What about the cost?
Each of our programs includes information on total estimated costs. Some of these are fixed costs – like tuition or the program fee for faculty-led programs – but others are estimates based on information from alumni, partner campuses and staff research; actual costs may vary from the estimates because of factors such as fluctuations in currency exchange rates and airfares. Still, the cost information is designed to provide students with a starting point for planning.

Exchange programs (semester or year-long programs at our partner schools) do not have a program fee. Students pay regular UWG tuition and fees, and don’t pay tuition at the host campus. Students pay for other costs – like airfare and housing – on their own, and can use financial aid in the same way they would on campus. The one exception is work-study, since overseas institutions will not be able to provide U.S. Federal Work-Study positions.
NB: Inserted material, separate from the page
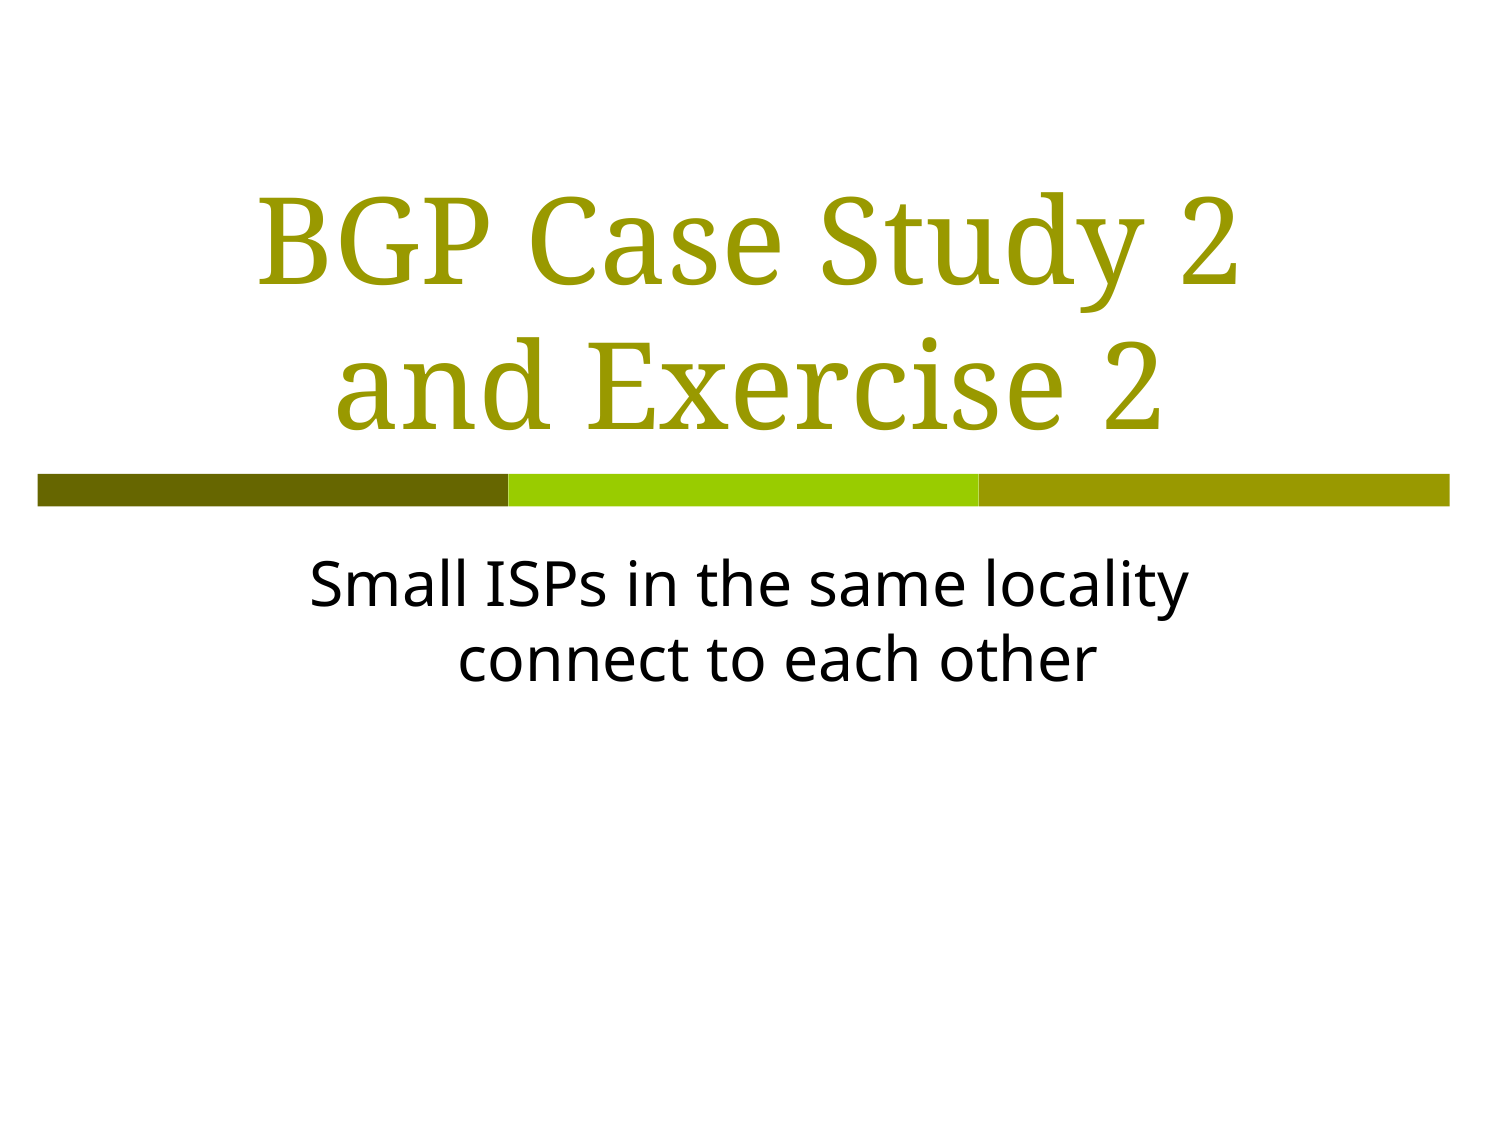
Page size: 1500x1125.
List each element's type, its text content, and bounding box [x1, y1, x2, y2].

subtitle Small ISPs in the same locality connect to each other [225, 536, 1276, 899]
title BGP Case Study 2 and Exercise 2 [112, 112, 1388, 462]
Unlike exchange programs, faculty-led and consortium programs all have a specific program fee that covers much of what students need to live and study at the destination. Each program page lists what’s included in the fee; airfare, housing and insurance are always part of the package, while other items, such as meals, transportation on-site and excursions vary based on the program’s itinerary. As with exchange programs, students may apply financial aid to program fees and tuition. Because these are educational programs, students also have access to resources (like low-interest loans and scholarships) to help cover the cost that they wouldn’t have access to later. Keep in mind that programs like these can negotiate group prices, so costs are usually lower than what students would pay to spend a comparable length of time abroad on their own.

This website contains additional information for students on ways to finance a study abroad program (click here). The university offers scholarships to assist students in studying abroad, and our office provides workshops on external funding opportunities, as well.

Once a student is abroad, how can they get foreign currency?
Technology has made obtaining foreign currency and making purchases much easier these days. Visa and MasterCard are generally accepted in urban areas around the world; American Express and Discover are also often accepted, although not as universally as Visa and Mastercard. ATMs are plentiful and accept most bank cards. To be sure, it’s best that ATM cards bear a major credit card logo or are part of either the Honor or Cirrus networks. Be aware that both the foreign ATMs and your local bank will charge a transaction fee, but these are generally much less than the fees that would be incurred by exchanging dollars for local currency at a bank. Students may purchase a small amount of foreign currency prior to departure at major banks in Atlanta (check ahead of time whether a particular branch offers foreign currency services) or at the Atlanta airport: be aware, however, that purchasing currency at a currency exchange desk at an airport carries a higher fee than getting money from an ATM, so it is usually preferable to obtain local currency from an ATM at a student's destination rather than buying it from an exchange desk. Traveller's checks are not recommended since they've become harder to use overseas. Students will receive further information about banking and getting money overseas at the orientation for their program.